---------- Data shown ----------

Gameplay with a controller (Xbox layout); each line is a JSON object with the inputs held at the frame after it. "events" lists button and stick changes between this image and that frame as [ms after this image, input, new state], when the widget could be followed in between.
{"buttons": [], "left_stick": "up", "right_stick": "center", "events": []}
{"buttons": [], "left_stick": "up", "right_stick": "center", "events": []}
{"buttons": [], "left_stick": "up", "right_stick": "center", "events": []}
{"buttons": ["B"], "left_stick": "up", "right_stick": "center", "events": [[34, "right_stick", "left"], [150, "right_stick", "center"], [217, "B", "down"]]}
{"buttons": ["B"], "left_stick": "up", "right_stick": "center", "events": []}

----------

▶ Goal of the exercise:
All of the records need to be returned exactly as they are.

▶ Exercise output:
Gameplay with a controller (Xbox layout); each line is a JSON object with the inputs held at the frame after it. "events" lists button and stick changes between this image and that frame as [ms after this image, input, new state], when the widget could be followed in between.
{"buttons": [], "left_stick": "up", "right_stick": "center", "events": []}
{"buttons": [], "left_stick": "up", "right_stick": "center", "events": []}
{"buttons": [], "left_stick": "up", "right_stick": "center", "events": []}
{"buttons": ["B"], "left_stick": "up", "right_stick": "center", "events": [[34, "right_stick", "left"], [150, "right_stick", "center"], [217, "B", "down"]]}
{"buttons": ["B"], "left_stick": "up", "right_stick": "center", "events": []}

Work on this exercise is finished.